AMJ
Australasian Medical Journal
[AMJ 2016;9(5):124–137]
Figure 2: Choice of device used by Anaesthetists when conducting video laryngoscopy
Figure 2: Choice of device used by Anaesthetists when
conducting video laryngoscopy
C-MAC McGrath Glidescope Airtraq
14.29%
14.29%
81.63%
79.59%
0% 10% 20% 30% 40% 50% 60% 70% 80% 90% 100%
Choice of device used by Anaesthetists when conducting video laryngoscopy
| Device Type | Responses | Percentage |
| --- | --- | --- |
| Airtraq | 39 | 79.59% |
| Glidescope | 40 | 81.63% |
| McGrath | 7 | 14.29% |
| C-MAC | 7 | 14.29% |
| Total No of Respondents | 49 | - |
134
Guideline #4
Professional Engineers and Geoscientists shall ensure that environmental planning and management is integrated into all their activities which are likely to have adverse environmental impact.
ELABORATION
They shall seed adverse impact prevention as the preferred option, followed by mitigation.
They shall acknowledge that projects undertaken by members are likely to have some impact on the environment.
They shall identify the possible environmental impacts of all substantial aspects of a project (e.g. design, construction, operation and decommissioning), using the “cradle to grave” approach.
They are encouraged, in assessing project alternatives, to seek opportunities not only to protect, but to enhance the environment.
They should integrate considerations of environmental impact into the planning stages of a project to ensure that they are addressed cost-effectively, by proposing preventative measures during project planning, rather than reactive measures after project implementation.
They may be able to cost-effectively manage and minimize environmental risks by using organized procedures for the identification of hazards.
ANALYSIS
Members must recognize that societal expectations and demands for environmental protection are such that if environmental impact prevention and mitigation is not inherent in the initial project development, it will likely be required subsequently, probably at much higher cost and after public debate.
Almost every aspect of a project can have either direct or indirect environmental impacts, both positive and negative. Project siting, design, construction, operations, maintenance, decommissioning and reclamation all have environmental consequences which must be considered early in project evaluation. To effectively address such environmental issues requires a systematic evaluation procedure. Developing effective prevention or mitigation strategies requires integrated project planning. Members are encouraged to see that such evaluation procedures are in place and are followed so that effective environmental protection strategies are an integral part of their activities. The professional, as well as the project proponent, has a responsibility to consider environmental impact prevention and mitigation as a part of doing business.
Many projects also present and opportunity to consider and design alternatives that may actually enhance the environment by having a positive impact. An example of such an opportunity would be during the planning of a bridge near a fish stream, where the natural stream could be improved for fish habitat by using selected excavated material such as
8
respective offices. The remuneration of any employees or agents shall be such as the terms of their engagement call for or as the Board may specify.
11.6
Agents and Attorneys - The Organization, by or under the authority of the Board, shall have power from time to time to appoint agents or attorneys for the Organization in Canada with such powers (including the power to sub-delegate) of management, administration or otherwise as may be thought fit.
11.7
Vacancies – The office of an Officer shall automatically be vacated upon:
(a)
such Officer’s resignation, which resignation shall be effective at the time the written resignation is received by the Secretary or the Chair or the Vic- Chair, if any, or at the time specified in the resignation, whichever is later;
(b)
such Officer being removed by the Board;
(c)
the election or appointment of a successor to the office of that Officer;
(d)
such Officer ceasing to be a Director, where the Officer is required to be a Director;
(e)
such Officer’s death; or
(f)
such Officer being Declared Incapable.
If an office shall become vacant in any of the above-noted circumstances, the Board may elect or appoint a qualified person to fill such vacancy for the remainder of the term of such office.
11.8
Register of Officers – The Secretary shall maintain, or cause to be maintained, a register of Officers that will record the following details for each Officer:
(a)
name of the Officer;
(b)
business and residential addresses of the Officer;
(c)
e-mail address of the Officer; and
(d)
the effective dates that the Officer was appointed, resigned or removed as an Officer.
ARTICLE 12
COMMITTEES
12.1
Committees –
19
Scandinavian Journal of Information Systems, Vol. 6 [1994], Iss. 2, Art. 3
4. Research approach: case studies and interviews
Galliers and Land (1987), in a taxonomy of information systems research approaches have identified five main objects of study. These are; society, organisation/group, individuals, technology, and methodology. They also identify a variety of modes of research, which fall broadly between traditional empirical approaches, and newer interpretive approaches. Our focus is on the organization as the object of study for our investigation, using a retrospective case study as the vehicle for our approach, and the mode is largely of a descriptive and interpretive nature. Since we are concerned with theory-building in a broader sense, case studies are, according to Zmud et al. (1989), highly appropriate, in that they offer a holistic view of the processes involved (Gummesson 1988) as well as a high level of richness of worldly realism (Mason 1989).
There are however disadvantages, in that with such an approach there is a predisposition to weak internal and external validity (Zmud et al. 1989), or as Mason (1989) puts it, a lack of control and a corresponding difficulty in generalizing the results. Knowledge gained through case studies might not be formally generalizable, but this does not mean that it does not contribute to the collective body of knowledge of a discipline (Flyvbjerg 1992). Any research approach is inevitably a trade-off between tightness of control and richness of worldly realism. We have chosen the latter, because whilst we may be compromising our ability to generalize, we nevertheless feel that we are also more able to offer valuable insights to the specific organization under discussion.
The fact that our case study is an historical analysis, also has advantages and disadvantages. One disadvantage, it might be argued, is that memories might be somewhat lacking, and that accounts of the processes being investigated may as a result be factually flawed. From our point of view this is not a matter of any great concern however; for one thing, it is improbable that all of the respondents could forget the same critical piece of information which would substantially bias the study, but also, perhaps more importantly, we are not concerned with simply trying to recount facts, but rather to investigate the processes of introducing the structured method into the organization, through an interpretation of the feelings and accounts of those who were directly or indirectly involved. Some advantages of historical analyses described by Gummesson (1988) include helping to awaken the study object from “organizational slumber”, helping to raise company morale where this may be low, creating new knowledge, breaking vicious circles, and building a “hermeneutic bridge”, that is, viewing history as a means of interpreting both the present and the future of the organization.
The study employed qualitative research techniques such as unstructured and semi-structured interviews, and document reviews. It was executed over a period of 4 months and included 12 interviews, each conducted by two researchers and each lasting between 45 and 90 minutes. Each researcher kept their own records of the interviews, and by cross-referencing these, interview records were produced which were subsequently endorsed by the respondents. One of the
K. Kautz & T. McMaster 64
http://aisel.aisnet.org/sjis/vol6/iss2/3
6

WHAT IS REQUIRED: Going through the data above, count the lines where the string "alternatives" appears, and answer with only that number.

TASK RESPONSE: 2